-- STORED RECORDS --
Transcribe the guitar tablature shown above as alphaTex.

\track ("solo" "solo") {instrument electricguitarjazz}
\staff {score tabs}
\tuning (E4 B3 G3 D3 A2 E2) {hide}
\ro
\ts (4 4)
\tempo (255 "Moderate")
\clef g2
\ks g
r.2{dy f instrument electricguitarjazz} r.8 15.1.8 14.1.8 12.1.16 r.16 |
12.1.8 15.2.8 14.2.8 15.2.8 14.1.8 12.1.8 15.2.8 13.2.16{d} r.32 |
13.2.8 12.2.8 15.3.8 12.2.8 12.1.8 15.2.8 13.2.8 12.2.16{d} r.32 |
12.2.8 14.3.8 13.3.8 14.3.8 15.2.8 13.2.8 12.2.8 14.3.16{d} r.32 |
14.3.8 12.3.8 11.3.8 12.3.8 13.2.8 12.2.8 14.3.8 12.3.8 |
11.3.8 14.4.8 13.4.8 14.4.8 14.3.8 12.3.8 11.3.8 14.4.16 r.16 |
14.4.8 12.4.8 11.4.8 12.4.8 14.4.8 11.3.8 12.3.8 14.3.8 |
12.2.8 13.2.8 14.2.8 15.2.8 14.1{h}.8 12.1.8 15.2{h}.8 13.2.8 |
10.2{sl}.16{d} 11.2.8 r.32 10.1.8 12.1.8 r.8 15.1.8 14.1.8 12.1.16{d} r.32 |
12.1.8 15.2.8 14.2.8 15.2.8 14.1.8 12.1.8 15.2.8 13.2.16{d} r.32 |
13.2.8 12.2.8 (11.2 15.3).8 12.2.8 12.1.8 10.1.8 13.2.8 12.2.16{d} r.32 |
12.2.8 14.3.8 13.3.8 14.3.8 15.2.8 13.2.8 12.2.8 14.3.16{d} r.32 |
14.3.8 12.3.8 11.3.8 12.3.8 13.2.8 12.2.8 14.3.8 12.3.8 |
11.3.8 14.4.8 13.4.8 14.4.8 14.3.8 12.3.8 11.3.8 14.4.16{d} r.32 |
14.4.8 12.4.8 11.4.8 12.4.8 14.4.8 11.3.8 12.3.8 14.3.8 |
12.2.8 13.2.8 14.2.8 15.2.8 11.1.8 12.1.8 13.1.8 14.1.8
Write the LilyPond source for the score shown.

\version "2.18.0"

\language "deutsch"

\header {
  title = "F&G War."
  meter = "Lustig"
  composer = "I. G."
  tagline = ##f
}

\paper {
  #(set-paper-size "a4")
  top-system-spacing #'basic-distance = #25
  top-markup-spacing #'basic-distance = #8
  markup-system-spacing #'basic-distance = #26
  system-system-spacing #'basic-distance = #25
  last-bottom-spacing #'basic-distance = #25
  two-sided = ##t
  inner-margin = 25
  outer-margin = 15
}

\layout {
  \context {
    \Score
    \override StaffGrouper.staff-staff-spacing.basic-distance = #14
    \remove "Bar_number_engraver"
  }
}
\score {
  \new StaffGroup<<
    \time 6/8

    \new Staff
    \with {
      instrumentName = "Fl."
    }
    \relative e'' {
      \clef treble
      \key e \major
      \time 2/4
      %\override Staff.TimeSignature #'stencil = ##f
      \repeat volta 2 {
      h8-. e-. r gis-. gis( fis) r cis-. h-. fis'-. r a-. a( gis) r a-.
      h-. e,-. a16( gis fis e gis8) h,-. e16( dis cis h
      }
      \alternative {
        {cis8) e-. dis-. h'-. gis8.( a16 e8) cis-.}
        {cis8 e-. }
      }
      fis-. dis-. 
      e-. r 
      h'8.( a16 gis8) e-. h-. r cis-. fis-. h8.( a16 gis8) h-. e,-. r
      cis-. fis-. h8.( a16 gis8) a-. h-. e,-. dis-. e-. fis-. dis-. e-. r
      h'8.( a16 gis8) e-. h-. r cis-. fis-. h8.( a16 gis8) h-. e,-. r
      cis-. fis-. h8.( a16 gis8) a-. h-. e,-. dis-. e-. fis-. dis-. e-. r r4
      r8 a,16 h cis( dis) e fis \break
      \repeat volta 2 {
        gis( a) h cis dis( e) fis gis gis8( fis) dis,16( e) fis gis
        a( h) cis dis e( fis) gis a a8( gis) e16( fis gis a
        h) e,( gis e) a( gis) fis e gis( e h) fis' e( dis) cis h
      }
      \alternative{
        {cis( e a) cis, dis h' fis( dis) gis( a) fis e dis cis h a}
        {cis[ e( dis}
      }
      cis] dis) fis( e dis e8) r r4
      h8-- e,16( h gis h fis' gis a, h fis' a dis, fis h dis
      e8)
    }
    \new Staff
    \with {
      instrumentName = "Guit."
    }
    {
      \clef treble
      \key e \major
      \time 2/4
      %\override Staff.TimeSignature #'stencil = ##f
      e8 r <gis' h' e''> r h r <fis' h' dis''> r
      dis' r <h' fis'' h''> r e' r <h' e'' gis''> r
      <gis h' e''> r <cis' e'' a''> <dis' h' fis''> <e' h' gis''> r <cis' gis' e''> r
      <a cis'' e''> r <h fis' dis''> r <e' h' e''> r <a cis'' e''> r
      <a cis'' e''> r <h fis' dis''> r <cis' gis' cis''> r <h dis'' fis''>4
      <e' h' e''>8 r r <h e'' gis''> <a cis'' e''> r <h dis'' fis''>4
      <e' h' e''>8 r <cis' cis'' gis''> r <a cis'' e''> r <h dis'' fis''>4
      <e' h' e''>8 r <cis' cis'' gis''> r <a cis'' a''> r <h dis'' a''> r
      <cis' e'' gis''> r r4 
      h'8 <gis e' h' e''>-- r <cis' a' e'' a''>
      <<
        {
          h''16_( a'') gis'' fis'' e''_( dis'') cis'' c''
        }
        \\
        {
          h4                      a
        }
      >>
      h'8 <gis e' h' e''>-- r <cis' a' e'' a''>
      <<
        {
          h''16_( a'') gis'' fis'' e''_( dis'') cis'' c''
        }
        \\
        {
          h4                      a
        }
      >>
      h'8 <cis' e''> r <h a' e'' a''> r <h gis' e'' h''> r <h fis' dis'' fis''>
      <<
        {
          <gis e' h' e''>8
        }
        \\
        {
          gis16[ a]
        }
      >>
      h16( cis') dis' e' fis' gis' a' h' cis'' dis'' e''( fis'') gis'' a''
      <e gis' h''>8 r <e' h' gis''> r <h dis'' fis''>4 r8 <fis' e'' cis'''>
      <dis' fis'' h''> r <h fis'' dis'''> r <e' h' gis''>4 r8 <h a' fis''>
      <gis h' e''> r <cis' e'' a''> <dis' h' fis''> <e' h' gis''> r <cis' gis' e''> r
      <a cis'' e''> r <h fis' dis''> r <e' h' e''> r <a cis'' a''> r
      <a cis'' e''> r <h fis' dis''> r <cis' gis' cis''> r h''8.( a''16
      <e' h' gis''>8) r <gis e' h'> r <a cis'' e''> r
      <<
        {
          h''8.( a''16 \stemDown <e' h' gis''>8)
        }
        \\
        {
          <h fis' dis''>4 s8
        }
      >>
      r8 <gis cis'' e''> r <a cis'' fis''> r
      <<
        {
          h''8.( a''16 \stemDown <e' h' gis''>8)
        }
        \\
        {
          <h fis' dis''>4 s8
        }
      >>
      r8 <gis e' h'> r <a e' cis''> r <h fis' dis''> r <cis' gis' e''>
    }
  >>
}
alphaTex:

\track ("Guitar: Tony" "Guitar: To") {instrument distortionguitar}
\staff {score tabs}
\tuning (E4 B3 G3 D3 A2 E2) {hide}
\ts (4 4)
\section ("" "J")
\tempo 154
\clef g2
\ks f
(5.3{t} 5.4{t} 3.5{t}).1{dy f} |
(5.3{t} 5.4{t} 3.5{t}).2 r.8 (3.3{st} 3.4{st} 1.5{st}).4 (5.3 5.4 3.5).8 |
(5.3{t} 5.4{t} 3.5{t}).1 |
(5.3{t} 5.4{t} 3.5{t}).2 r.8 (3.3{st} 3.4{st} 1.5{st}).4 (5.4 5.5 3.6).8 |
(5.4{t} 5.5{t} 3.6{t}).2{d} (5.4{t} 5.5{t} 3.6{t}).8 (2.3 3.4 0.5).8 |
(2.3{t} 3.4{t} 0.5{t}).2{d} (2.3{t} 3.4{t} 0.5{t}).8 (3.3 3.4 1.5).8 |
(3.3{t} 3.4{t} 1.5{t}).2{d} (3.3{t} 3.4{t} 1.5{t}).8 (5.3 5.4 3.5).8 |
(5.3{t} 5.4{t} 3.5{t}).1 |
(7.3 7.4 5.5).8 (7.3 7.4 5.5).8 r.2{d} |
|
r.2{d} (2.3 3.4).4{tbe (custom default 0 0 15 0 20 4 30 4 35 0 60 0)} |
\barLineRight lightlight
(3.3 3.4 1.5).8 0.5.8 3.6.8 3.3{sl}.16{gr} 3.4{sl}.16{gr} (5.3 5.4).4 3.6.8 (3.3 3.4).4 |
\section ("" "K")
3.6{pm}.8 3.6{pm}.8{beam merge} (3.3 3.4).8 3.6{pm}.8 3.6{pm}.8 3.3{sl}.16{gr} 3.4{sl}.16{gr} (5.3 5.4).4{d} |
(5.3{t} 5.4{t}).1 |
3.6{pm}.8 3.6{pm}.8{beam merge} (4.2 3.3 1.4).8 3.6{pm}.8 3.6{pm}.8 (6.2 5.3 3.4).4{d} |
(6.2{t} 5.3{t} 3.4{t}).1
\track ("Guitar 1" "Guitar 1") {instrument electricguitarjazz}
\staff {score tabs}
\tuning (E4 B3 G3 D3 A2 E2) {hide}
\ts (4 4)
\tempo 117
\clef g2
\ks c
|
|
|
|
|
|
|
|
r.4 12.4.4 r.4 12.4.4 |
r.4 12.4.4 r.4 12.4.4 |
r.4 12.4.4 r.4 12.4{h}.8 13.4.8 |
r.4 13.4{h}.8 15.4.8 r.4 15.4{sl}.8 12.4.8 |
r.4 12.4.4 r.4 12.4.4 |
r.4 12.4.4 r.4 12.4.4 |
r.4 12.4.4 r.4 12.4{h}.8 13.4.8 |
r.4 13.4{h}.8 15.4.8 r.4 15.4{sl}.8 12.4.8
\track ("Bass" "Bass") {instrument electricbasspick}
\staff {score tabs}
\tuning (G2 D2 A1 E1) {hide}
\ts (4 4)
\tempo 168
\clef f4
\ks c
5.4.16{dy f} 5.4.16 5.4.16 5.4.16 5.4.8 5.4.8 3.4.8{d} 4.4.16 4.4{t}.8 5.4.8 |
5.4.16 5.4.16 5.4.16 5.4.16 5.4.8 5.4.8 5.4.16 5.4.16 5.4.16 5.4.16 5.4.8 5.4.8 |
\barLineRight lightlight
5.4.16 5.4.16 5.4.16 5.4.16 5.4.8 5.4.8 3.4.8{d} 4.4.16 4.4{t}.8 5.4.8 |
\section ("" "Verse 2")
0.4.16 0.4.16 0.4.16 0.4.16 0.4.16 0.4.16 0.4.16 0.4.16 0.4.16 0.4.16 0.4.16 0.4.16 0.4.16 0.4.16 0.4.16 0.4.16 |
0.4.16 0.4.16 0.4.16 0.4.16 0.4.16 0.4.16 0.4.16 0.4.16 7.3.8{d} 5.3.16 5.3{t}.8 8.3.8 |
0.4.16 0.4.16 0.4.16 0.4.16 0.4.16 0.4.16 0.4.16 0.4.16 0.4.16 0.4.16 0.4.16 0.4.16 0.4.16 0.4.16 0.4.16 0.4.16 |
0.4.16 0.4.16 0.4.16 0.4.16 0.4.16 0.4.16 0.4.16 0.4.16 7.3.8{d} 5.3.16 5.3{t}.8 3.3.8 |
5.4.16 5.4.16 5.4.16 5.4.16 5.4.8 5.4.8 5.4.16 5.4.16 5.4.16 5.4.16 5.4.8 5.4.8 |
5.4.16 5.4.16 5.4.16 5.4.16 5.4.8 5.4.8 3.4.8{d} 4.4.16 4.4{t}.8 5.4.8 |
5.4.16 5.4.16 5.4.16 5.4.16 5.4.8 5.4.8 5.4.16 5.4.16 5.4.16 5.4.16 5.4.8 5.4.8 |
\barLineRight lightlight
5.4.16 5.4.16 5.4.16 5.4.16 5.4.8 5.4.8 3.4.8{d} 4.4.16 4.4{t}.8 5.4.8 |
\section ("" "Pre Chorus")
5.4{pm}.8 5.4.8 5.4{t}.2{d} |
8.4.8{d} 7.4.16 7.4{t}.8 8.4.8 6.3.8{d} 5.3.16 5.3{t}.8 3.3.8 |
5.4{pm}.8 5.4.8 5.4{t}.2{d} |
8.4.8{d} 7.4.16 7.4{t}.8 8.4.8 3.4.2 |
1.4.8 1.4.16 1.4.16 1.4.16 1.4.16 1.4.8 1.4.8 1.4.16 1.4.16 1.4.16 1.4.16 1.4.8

-- WHAT YOU HAVE TO DO --
Pull out every line in the items above that contains the string "merge", and copy each one in full.

-- RIGHT ANSWER --
3.6{pm}.8 3.6{pm}.8{beam merge} (3.3 3.4).8 3.6{pm}.8 3.6{pm}.8 3.3{sl}.16{gr} 3.4{sl}.16{gr} (5.3 5.4).4{d} |
3.6{pm}.8 3.6{pm}.8{beam merge} (4.2 3.3 1.4).8 3.6{pm}.8 3.6{pm}.8 (6.2 5.3 3.4).4{d} |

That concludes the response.